Note in Figure 2 that Profiler shows 36,389 logical reads, which is incorrect because a table scan accesses only 407 pages. The SET STATISTICS IO option, which you can find on Query Analyzer's Tools, Options, Connection Properties menu, reports that the SELECT statement against GetBigOrdersMultiStatement performs only 417 reads. I can't explain this discrepancy, so I've requested an answer from Microsoft, which I'll share in this column when I receive it. Regardless of that discrepancy, inline table-valued UDFs typically perform better than multistatement UDFs because they use indexes more effectively.

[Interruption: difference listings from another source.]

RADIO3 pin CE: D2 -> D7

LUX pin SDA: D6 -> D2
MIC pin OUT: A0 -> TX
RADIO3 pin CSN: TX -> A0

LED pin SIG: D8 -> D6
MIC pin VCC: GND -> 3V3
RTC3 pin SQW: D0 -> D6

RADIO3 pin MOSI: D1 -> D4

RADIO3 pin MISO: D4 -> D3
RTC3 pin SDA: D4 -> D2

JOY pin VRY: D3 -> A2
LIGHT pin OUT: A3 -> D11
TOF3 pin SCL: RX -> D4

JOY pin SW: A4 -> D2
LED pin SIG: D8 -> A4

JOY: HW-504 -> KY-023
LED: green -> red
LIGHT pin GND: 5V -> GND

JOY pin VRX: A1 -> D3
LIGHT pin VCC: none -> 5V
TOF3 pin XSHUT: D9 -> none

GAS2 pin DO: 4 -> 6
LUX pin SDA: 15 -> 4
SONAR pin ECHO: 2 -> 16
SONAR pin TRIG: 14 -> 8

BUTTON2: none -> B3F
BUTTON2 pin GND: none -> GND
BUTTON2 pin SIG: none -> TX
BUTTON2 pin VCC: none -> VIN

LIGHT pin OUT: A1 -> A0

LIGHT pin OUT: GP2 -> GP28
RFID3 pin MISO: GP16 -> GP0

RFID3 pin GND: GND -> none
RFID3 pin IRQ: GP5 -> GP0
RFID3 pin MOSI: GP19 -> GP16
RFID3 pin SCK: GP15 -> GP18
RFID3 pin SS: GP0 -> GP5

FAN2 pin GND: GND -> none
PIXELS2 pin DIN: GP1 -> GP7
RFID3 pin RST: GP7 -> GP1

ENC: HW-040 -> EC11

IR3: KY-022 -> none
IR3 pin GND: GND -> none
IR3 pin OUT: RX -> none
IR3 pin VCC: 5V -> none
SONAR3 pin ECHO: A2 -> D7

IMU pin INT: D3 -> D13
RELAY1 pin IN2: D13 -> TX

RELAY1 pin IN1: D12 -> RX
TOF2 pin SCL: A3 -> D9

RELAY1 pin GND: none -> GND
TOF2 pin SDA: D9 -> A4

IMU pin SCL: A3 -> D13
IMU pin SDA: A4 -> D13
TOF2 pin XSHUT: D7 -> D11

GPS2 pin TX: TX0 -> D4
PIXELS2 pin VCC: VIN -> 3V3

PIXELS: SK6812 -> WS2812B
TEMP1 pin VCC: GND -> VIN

Here's another way to comprehend the difference between multistatement and inline UDFs. The query plan for the two UDFs that Listing 1 creates shows that the optimizer treats an inline UDF the same way it treats a view: It performs an index seek against the clustered index of the base table. The query plan for the table-valued UDF shows that the optimizer performs an index seek against the index of the UDF's table, which the optimizer had to materialize first by scanning the whole base table. The optimizer processes an inline function the same way it processes a view against the base table, whereas it processes the multistatement function as if you created a temporary table with a redundant copy of the data from the base table. In such a case, inline processing is more efficient. This simple example should encourage you to use inline UDFs instead of multistatement UDFs whenever possible.